* **What you have to do**
Start with the line containing "Inspect each contact" and write out each line through the end of the listing, exactly as given.
(Beginning of Records shown)
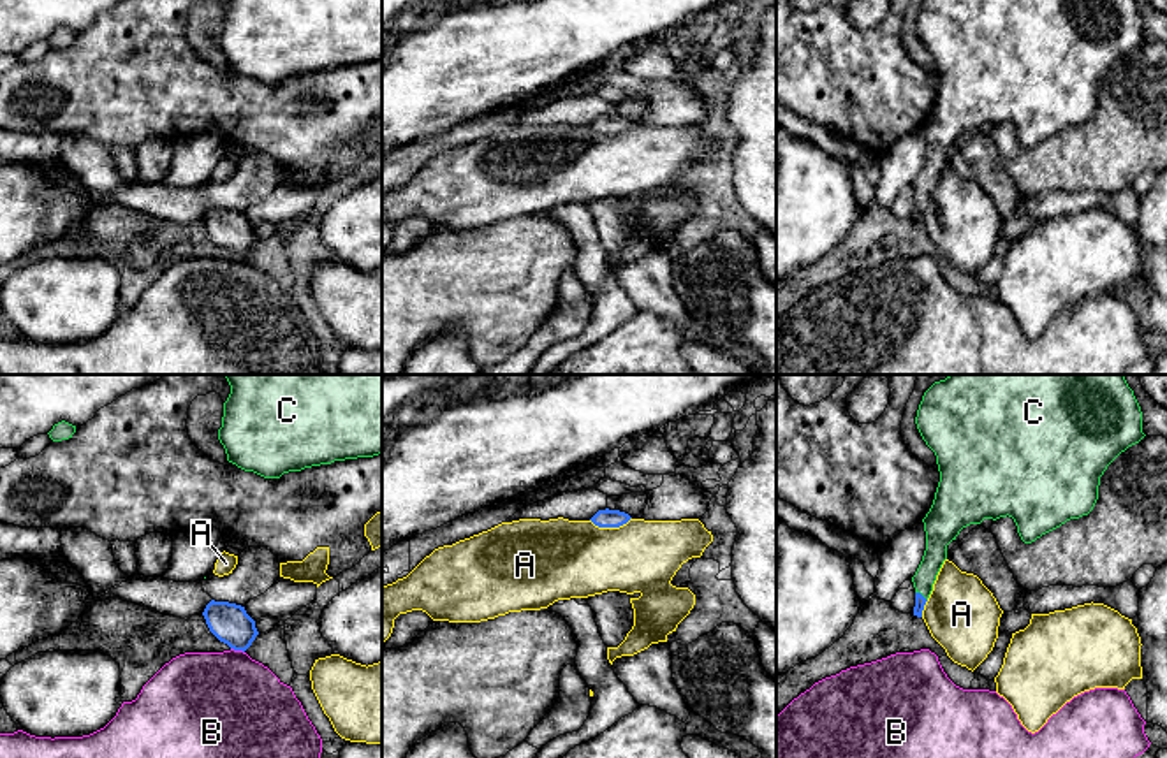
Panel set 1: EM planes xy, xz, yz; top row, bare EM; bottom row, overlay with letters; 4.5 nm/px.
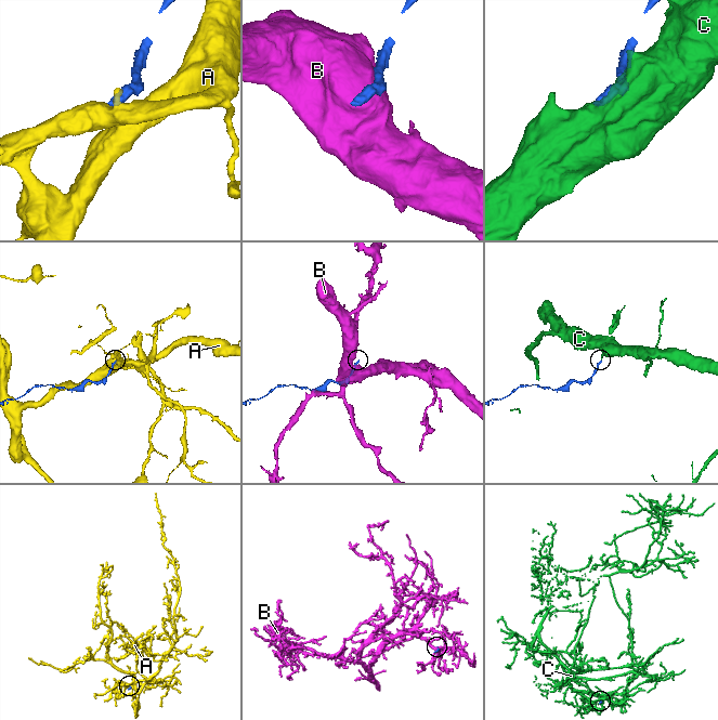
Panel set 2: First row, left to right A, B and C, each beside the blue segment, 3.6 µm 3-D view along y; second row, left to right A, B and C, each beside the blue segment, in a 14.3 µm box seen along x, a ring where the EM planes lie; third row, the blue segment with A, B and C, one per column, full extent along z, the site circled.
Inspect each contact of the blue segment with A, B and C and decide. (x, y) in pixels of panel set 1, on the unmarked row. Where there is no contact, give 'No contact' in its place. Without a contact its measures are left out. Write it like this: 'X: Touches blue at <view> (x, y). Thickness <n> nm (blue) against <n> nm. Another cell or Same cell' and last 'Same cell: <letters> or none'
A: Touches blue at xz (609, 132). Thickness 80 nm (blue) against 360 nm. Another cell
B: Touches blue at xy (238, 255). Thickness 180 nm (blue) against 460 nm. Another cell
C: Touches blue at yz (921, 201). Thickness 50 nm (blue) against 100 nm. Same cell
Same cell: C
(End of Records shown)
* **Expected output**
Inspect each contact of the blue segment with A, B and C and decide. (x, y) in pixels of panel set 1, on the unmarked row. Where there is no contact, give 'No contact' in its place. Without a contact its measures are left out. Write it like this: 'X: Touches blue at <view> (x, y). Thickness <n> nm (blue) against <n> nm. Another cell or Same cell' and last 'Same cell: <letters> or none'
A: Touches blue at xz (609, 132). Thickness 80 nm (blue) against 360 nm. Another cell
B: Touches blue at xy (238, 255). Thickness 180 nm (blue) against 460 nm. Another cell
C: Touches blue at yz (921, 201). Thickness 50 nm (blue) against 100 nm. Same cell
Same cell: C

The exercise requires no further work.